E aí não adianta colocar os atores encenando os diálogos, porque tudo soa não apenas falso, mas banal e quase patético (em especial no estado de "embriaguez constante" que se tenta emular). Não importa o quanto se quebrem as “quartas paredes” sobre Tchekov, a leitura de qualquer frase de um personagem seu restitui automaticamente a humanidade de quem o representa. Em Um Romance de Geração, esta humanidade original parece sempre distante, e quanto mais se encena ou revela, mais se fragiliza o material. Por isso mesmo, colocar três atrizes para interpretar “a jornalista” tem efeito prático nenhum: porque “a jornalista” é só isso, desde o começo: um invólucro vazio, um conceito em si mesmo, e aí não importa que seja uma, três ou vinte atrizes, não há uma, três ou vinte jornalistas diferentes em cena, mas simplesmente nenhuma.

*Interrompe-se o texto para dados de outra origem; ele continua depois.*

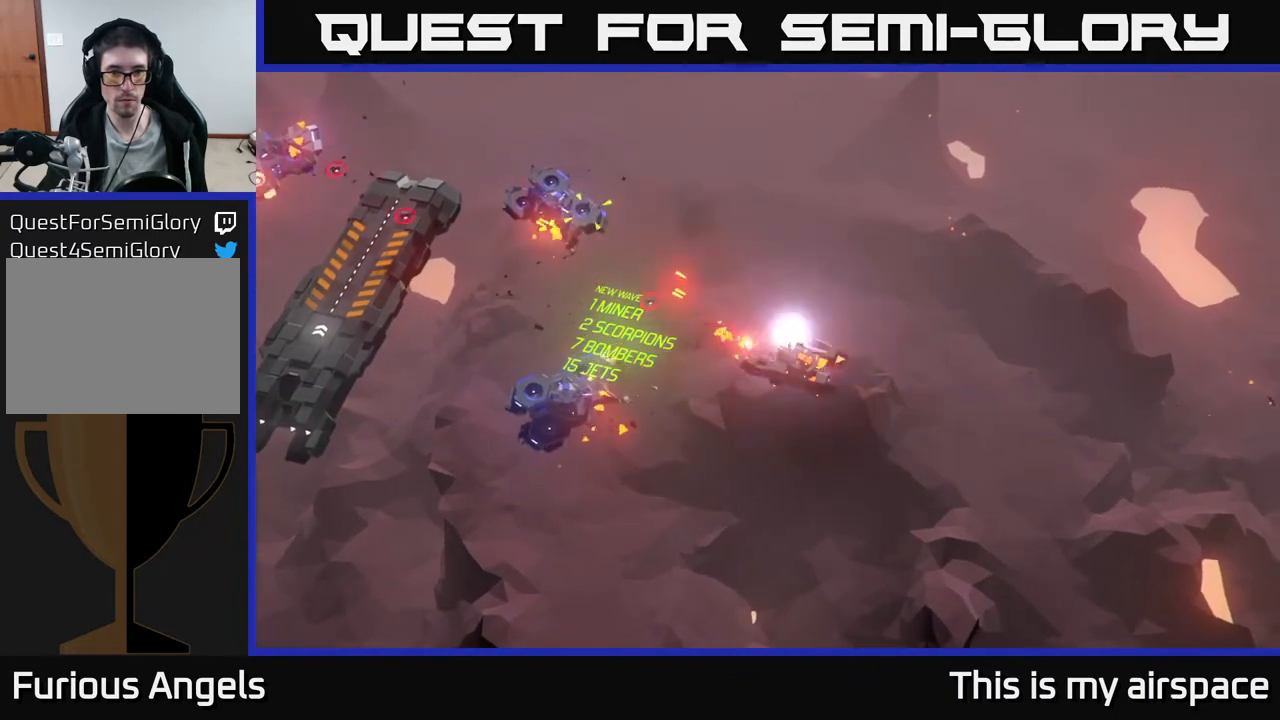
{"buttons": [], "left_stick": "center", "events": []}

Tanto assim que não faz nenhuma diferença termos três atrizes para a jornalista e apenas um para Santeiro: os dois personagens registram uma mesma inexistência cênica para nós espectadores, sejam eles multiplicados ou unificados.

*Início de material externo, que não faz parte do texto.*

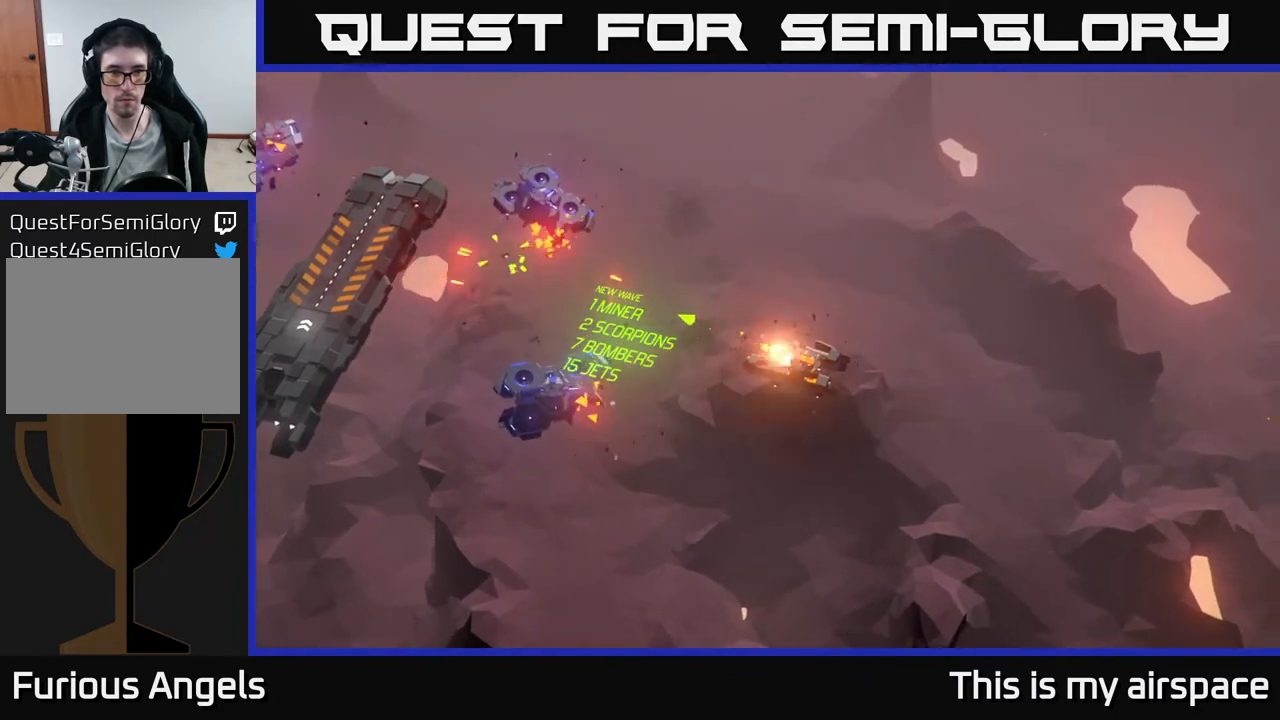
{"buttons": [], "left_stick": "center", "events": []}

Quanto a isso é preciso se dizer, aliás, que Sérgio Sant’Anna prenuncia em cena, no próprio filme, as raízes do fracasso deste. Em determinado momento, ele revela que, mesmo estruturando o seu livro como uma peça, nunca quis de fato montá-lo como tal, nunca pensando-o para uma existência física. Essa consciência de que, nas palavras do autor, “seria preciso cortar 80% do que diz Santeiro” ou de que “o público todo iria embora no meio” é o que parece faltar a França Mendes: Santeiro e a jornalista não se sustentam sob as lentes da presença física do mundo, são apenas figuras e projeções mentais de um tempo. Não são as Irinas e Ivans de Tchekov, que de tão completa e radicalmente físicos, podem ser decompostos em pedaços que parecem continuar mesmo assim existindo eternamente no mundo. Santeiro e a jornalista, tirados das páginas de um livro para serem dissecados, simplesmente revelam-se como o que sempre foram: projeções imaginárias sem substância material. E isso não tem nada de errado, desde que deixado no campo da literatura.